Visualizing and Statistically Analyzing Access Behavior to Scientific Databases:
For many scientific databases, it would be worthwhile to visually and statistically analyze query logs to, e.g., know which parts of the data the user community finds interesting, i.e., accesses frequently with their queries, and which ones are less interesting. However, visualization tools supporting statistical query log analysis are currently missing due to two main reasons. First, the format of query logs, which primarily consists of texts, is not directly suitable for a graphical presentation. It is thus desirable to transform them into a representation that facilitates visual statistical analysis, e.g., multi-dimensional data points. This new form of query logs essentially contains both categorical (e.g., name of table being accessed) and numerical (e.g., access time) attributes. The unavoidable presence of categorical attributes on the other hand constitutes the second reason why it is hard to visualize query logs.
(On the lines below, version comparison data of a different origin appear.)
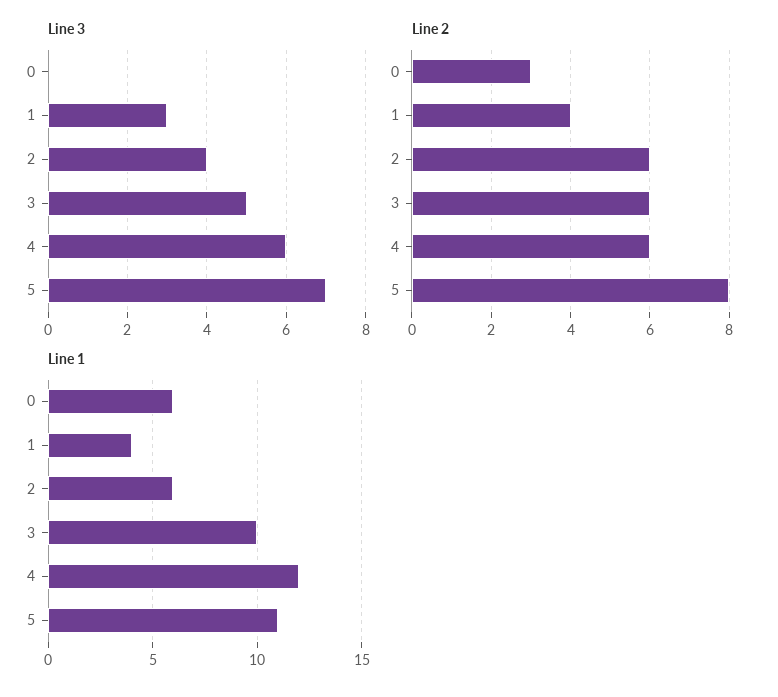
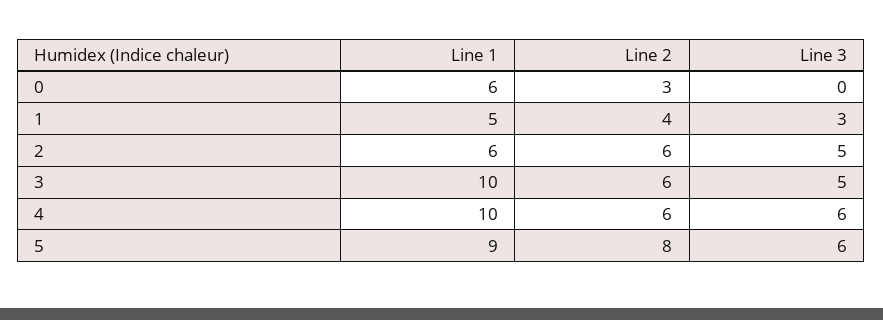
  {
    "Line 3": {
      "0": 0,
      "1": 3,
-     "2": 4,
+     "2": 5,
      "3": 5,
      "4": 6,
-     "5": 7
+     "5": 6
    },
    "Line 2": {
      "0": 3,
      "1": 4,
      "2": 6,
      "3": 6,
      "4": 6,
      "5": 8
    },
    "Line 1": {
      "0": 6,
-     "1": 4,
+     "1": 5,
      "2": 6,
      "3": 10,
-     "4": 12,
+     "4": 10,
-     "5": 11
+     "5": 9
    }
  }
In particular, there is no well-established form to graphically display and statistically analyze multi-dimensional categorical data. Such forms, e.g., scatter plot, nevertheless abound for numerical data. One thus expects to have additional techniques to apply the existing rich sets of visual statistical analysis tools for numerical data on categorical data. This does not exclude the possibility of converting categorical data to numerical one.
The objective of this PSE assignment is to build software that takes raw database query logs as input and transform them into multi-dimensional numerical data points, i.e., into a representation that can be readily used for visual statistical analysis. Students working on this assignment will not only be exposed to database technology (to an extent manageable within the PSE) and basic statistics concepts, they will also design and implement technology that is of high practical value.